Data classification represents the expression of business value placed on the data — value that changes during different stages of the data’s lifecycle, says Jenean Paschalidis, senior risk analyst for SAIC.

“Take a financial transaction, which has value for the person inputting the transaction, has more value when it’s being analyzed, and then no value when it’s stored,” Paschalidis says. “But even in storage, data can become of high value again — for example, in an investigation or if [personally identifiable information] leaked and had to be reported.”

Involve the business:

Data also needs to be put in context of business imperatives, which Paschalidis translates as data affecting productivity, finances and reputation.
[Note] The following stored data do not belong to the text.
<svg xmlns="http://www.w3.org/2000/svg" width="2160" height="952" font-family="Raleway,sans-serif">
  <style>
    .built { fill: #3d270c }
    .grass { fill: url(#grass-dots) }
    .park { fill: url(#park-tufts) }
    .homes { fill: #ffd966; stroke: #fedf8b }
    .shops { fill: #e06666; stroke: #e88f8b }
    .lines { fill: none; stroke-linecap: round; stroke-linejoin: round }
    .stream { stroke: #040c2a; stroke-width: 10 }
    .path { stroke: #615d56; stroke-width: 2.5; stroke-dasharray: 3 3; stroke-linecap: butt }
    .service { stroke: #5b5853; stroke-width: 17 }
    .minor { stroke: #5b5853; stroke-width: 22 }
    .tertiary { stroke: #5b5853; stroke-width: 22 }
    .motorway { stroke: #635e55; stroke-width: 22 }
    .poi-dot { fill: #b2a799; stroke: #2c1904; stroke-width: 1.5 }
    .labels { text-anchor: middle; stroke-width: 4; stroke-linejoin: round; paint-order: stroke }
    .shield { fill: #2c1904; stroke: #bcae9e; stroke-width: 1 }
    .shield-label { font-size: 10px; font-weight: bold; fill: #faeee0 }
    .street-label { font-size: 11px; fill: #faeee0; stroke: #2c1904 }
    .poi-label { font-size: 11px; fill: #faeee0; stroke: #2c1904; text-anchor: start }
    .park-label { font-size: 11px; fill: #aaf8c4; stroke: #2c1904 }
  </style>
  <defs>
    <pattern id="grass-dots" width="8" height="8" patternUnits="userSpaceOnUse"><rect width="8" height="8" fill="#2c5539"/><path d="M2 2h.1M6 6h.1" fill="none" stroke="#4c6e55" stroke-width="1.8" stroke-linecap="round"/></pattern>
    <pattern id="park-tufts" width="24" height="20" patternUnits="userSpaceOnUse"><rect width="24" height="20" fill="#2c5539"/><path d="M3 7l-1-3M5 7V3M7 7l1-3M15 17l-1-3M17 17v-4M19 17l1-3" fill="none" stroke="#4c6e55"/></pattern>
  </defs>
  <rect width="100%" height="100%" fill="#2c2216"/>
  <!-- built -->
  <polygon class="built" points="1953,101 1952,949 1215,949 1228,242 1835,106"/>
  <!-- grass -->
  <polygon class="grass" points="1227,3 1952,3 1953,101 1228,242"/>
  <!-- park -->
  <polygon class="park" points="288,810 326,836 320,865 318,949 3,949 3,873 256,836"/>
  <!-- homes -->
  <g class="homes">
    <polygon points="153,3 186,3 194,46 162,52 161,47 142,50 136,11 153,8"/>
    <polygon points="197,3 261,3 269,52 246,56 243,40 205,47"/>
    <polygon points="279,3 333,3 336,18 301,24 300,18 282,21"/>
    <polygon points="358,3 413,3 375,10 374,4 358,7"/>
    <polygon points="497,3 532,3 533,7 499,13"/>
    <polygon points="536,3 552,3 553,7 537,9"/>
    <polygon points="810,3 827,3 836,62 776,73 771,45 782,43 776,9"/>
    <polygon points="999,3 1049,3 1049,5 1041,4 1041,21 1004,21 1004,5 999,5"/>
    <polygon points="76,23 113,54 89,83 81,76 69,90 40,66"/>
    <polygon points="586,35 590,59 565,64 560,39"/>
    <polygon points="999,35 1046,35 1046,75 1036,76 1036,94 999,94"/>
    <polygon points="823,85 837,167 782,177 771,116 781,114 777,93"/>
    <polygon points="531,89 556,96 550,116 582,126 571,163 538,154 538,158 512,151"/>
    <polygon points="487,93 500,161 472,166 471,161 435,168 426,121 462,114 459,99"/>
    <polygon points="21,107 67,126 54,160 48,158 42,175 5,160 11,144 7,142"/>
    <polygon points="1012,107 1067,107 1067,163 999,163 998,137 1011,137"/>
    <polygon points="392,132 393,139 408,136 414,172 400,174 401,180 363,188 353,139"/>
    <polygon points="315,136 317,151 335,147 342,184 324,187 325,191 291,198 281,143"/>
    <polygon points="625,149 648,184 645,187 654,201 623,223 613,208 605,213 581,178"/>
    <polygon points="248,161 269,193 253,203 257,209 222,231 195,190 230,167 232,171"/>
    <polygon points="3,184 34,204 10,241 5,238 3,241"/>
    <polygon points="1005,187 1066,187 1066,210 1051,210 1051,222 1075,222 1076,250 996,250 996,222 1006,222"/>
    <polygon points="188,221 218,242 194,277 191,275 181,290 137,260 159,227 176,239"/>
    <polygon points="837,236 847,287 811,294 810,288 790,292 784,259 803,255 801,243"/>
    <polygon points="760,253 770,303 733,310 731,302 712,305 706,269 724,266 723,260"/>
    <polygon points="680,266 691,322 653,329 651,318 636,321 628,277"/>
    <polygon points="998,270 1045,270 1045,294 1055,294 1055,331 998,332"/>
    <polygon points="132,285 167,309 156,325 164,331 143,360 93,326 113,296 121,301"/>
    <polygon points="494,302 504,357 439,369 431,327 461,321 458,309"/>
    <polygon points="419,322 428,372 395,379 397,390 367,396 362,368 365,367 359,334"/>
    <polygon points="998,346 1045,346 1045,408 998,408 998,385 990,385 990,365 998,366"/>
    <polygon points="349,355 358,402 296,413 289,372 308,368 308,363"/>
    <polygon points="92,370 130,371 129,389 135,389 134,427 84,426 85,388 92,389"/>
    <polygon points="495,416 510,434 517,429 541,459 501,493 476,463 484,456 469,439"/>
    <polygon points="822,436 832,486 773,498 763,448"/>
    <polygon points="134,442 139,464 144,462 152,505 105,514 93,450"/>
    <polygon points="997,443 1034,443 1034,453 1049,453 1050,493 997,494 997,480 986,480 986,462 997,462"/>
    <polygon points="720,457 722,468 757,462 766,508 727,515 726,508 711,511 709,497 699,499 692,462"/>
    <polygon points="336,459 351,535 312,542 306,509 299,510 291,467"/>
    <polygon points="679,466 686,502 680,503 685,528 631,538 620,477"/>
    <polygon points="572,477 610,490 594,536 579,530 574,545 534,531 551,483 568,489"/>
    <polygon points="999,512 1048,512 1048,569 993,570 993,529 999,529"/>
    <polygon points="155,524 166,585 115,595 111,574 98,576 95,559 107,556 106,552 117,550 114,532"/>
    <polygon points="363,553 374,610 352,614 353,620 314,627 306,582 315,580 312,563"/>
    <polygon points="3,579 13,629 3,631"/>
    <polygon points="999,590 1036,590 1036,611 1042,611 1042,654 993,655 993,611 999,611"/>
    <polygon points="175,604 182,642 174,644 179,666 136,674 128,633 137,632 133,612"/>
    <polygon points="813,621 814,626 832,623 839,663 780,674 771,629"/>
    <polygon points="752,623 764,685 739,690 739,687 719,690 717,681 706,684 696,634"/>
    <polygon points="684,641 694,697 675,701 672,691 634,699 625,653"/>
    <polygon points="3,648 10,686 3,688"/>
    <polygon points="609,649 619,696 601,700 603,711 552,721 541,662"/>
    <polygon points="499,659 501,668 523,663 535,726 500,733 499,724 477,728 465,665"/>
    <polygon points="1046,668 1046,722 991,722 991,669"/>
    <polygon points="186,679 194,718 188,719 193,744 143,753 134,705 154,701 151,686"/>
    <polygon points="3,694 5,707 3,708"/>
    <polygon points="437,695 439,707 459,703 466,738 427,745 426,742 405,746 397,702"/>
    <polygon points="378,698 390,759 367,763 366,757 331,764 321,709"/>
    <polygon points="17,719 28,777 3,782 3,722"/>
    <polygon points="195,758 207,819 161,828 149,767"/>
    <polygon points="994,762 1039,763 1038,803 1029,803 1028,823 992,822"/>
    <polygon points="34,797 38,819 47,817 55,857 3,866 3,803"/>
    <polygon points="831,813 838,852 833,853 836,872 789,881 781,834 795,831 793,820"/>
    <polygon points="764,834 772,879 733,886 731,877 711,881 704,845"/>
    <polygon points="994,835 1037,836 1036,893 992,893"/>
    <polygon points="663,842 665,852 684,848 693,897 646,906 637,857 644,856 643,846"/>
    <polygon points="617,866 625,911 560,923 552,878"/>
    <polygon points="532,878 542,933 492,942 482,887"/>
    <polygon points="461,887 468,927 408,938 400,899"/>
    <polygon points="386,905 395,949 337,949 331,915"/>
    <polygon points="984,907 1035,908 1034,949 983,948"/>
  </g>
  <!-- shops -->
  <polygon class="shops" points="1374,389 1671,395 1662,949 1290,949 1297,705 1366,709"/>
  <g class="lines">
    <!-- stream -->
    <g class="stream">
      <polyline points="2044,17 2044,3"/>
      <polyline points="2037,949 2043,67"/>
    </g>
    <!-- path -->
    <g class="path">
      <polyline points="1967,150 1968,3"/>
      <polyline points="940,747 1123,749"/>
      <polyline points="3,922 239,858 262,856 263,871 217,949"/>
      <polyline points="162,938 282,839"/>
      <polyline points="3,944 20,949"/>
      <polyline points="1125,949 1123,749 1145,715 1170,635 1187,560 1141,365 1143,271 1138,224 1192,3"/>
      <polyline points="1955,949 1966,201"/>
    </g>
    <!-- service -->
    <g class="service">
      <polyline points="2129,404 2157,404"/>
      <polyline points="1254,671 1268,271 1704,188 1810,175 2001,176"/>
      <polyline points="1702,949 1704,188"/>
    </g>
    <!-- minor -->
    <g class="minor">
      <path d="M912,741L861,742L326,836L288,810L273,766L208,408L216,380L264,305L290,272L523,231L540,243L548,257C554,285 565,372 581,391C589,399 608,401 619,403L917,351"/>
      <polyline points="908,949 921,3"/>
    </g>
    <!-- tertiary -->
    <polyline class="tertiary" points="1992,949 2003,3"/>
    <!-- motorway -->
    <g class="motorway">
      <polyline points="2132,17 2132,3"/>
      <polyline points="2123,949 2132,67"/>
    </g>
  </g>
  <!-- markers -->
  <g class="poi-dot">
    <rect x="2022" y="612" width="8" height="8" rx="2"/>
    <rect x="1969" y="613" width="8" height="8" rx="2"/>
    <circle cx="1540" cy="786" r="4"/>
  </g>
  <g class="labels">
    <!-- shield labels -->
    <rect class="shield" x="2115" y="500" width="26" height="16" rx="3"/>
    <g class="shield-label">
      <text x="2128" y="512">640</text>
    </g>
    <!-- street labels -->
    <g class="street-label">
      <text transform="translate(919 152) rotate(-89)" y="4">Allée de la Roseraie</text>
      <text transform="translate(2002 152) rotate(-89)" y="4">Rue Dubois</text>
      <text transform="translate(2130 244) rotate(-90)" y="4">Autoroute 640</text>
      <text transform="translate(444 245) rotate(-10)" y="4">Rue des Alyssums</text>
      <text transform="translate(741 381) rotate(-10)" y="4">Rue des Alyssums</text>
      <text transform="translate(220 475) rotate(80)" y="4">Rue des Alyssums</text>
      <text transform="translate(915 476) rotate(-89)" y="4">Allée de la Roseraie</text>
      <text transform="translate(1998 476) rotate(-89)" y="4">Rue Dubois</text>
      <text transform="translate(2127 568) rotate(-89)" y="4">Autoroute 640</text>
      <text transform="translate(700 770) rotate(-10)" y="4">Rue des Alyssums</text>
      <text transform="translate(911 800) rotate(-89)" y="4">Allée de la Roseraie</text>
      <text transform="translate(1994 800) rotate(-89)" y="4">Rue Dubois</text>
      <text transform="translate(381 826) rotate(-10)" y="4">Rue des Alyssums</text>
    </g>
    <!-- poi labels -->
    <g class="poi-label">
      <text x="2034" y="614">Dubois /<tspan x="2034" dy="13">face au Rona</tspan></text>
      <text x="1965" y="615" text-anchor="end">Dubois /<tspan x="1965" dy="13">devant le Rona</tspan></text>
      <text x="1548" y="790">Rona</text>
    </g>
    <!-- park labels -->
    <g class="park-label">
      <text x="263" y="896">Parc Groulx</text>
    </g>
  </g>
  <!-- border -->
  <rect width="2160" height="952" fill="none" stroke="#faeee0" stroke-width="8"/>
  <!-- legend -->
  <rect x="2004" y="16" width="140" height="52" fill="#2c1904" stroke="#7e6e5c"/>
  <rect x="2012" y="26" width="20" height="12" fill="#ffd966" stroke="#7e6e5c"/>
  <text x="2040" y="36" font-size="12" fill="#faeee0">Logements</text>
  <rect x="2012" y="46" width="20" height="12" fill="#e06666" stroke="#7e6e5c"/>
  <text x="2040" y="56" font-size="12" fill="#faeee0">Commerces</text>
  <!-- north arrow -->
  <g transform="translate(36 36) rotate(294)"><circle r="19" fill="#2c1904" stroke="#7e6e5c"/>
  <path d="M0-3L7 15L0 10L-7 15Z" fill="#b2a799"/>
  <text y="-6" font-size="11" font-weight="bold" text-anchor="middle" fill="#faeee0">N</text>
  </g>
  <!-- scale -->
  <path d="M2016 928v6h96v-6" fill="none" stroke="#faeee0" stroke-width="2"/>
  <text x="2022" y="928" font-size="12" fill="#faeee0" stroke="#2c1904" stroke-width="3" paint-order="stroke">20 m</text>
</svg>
This means bringing the business in and giving them ownership over the classification process.

“Data classification is not an IT issue, it’s an issue of getting the business to express and clarify their processes so IT can fulfill them,” adds Paschalidis.

For O’Berry, this partnership with the business unit provides the additional benefit of enabling the organization to tie classification to the additional context of the user, starting with groups. He explains, “If legal accesses HR data, that’s a [data] loss no matter how you classify the data.”

Continue fine-tuning:

O’Berry plans to implement McAfee’s Host Data Loss Prevention on end-points by the end of year to monitor usage for ongoing tuning of classifications. “Say we see new types of agency business trying to go out through web mail. We can create a new classification and policy around that,” he says.

As he implements these changes, O’Berry is careful to inform end users of changes in business-loss terms that don’t sound condescending. When educating, he adds, it’s important for users to feel enabled, not as if they were doing something wrong.